Longitudinal multi-omics profiling of spinal muscular atrophy

Spinal muscular atrophy (SMA) is an autosomal recessive neuromuscular disorder caused by SMN1 gene variants, leading to the degeneration of anterior horn cells in the spinal cord. It is a disabling disease with varying severity. Nusinersen, the first approved in France, has dramatically transformed SMA management. However, the significant variability in patient response and disease progression highlights a critical need for objective, measurable indicators. This study aims to identify biomarkers in cerebrospinal fluid (CSF) and plasma associated with the clinical status of treatment-naive patients and their disease progression during therapy. We performed targeted metabolomics and proteomics analyses on plasma and CSF samples from SMA patients before and after six months of treatment, along with controls. The differential analysis was carried out to discover the SMA biomarkers. We found that levels of acylcarnitines, biogenic amines, and neurology-related proteins were mainly elevated, while glycerophospholipids primarily decreased in SMA plasma samples compared to controls. The biomarkers showed good performance in distinguishing SMA from controls with plasma AUCs >0.9. NEFH and creatinine were among the most prominent biomarkers for SMA diagnosis. Besides, 26 neurology-related proteins were found to be altered in patient CSF compared to controls. Furthermore, 11 potential proteins were identified to distinguish patients with 2 copies of SMN2 from those with 3 or 4 copies using plasma. By unveiling specific biomarkers, this study offers valuable insights for accurate disease diagnosis and monitoring treatment effectiveness. This enables personalized SMA management and accelerates the development of targeted therapies.

Things to do —
a) In the spinal muscular atrophy abstract, which two biomarkers were among the most prominent for SMA diagnosis?
b) Condense the paragraph of the spinal muscular atrophy abstract that begins "Spinal muscular atrophy (SMA) is an autosomal recessive" into a bulleted list that keeps its main facts.
c) Translate this sentence from the spinal muscular atrophy abstract into Spanish: "Besides, 26 neurology-related proteins were found to be altered in patient CSF compared to controls."

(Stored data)
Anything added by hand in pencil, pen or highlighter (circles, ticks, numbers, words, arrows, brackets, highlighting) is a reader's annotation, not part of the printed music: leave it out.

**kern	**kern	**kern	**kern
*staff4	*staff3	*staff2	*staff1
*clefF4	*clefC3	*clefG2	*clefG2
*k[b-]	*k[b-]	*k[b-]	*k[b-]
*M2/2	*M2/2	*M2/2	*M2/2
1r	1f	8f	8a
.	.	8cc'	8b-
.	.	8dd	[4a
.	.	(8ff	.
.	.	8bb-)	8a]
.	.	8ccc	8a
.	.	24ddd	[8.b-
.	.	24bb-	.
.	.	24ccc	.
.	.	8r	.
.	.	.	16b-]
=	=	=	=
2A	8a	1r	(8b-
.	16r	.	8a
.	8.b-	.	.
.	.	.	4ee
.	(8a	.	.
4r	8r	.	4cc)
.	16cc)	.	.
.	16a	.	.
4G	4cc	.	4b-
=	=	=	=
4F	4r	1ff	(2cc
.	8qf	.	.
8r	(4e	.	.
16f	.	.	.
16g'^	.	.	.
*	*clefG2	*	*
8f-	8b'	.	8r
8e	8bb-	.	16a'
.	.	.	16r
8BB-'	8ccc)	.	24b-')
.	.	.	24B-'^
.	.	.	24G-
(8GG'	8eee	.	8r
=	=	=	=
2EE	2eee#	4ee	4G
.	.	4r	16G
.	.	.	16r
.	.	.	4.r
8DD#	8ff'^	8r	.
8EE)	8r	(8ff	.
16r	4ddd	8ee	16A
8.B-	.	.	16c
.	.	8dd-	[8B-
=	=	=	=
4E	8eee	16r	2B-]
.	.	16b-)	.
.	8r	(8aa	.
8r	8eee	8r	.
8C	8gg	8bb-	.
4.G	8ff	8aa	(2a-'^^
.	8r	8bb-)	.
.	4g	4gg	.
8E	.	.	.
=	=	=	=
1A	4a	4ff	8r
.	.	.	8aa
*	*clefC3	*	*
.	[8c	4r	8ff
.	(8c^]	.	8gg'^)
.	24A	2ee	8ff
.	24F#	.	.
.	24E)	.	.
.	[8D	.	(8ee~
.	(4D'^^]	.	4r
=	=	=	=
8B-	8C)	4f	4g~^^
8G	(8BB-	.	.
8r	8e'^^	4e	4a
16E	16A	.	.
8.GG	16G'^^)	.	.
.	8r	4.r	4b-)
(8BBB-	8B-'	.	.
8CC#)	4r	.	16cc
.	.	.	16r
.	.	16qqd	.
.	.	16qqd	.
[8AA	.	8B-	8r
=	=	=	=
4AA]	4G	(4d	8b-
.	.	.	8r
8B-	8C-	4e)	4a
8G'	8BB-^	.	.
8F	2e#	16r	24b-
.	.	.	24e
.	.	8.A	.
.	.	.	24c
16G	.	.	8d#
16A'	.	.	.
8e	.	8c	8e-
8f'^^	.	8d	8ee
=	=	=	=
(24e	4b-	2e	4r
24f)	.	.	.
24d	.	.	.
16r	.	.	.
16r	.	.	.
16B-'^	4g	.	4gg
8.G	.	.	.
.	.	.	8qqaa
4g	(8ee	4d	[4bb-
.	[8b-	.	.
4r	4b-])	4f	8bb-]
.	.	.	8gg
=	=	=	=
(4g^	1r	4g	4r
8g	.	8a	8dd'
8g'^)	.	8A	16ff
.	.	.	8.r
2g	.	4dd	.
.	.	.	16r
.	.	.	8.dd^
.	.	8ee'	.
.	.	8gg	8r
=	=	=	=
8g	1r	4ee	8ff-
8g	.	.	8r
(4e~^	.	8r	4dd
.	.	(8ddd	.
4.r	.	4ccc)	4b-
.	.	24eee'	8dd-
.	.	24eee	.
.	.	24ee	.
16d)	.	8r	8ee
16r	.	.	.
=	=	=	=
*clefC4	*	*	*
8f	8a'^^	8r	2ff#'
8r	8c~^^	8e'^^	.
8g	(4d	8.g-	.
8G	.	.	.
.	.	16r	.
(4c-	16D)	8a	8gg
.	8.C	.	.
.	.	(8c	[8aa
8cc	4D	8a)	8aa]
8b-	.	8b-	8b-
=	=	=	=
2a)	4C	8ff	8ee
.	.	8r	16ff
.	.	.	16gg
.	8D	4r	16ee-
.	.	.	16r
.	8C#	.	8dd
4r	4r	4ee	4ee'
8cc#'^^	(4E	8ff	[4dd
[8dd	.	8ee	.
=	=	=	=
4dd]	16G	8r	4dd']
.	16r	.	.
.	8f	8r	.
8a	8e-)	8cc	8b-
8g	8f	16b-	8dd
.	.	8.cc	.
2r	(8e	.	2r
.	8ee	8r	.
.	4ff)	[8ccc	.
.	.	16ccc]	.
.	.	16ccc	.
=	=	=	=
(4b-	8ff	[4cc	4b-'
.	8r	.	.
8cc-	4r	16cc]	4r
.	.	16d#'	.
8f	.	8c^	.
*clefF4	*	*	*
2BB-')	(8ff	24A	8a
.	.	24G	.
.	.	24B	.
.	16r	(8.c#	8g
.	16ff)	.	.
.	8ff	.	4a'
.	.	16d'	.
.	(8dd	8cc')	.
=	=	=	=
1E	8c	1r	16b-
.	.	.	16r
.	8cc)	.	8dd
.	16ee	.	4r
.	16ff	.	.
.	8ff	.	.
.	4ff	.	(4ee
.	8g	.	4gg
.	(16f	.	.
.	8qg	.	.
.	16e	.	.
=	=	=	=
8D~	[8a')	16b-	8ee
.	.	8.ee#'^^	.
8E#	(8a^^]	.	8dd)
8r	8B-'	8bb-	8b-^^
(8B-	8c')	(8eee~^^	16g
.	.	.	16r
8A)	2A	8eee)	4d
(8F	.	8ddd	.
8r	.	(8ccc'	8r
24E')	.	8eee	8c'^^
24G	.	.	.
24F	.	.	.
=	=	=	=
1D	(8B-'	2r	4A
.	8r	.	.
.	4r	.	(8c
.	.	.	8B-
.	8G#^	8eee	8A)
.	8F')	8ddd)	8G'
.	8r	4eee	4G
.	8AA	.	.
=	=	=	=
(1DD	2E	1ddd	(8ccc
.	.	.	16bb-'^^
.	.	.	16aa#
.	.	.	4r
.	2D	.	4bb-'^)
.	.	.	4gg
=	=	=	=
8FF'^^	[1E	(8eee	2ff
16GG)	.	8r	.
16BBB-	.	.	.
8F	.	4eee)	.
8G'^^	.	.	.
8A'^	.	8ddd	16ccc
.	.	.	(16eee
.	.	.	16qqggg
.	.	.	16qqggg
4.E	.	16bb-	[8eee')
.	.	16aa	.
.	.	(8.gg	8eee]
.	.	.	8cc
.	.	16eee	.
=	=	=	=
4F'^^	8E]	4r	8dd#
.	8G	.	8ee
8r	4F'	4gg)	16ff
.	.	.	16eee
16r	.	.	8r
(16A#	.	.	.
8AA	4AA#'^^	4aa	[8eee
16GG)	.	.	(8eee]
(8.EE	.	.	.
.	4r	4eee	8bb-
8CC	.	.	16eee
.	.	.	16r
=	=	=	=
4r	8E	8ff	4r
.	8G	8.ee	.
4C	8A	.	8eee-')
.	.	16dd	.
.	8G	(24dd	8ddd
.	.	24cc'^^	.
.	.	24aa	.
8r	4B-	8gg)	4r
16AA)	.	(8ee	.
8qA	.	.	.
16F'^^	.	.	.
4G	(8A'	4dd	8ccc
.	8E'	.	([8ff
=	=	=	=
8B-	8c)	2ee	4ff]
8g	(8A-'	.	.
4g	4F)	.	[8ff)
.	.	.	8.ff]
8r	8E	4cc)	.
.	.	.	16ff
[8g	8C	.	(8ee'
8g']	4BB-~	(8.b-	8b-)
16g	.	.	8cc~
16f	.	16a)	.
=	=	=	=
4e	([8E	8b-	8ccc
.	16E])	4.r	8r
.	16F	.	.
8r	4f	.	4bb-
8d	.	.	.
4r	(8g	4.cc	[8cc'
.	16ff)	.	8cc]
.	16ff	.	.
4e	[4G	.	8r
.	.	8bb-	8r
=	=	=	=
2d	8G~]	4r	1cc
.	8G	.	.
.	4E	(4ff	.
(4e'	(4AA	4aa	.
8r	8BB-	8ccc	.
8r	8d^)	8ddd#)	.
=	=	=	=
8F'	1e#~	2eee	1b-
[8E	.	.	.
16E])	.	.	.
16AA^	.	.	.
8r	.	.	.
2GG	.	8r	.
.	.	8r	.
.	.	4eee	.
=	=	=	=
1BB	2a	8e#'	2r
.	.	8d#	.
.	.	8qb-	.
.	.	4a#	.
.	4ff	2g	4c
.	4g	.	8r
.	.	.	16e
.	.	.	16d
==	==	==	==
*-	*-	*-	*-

Results of the exercise —
a) NEFH and creatinine.

b)
- SMA is an autosomal recessive neuromuscular disorder. It is caused by SMN1 gene variants and leads to degeneration of anterior horn cells in the spinal cord.
- Nusinersen, the first approved treatment in France, has transformed SMA management. However, patient response and disease progression vary widely, so objective indicators are needed.
- The study sought CSF and plasma biomarkers linked to the clinical status of treatment-naive patients and to their progression during therapy.
- Targeted metabolomics and proteomics were run on plasma and CSF from SMA patients before and after six months of treatment, and from controls. Differential analysis was then performed.
- In SMA plasma compared with controls:
  - Acylcarnitines, biogenic amines, and neurology-related proteins were mainly elevated.
  - Glycerophospholipids primarily decreased.
- The biomarkers distinguished SMA from controls well, with plasma AUCs above 0.9. NEFH and creatinine were among the most prominent.
- 26 neurology-related proteins were altered in patient CSF compared with controls.
- 11 plasma proteins could distinguish patients with 2 SMN2 copies from those with 3 or 4 copies.
- These biomarkers support accurate diagnosis and treatment monitoring. They enable personalized SMA management and faster development of targeted therapies.

c) Además, se encontró que 26 proteínas relacionadas con la neurología estaban alteradas en el LCR de los pacientes en comparación con los controles.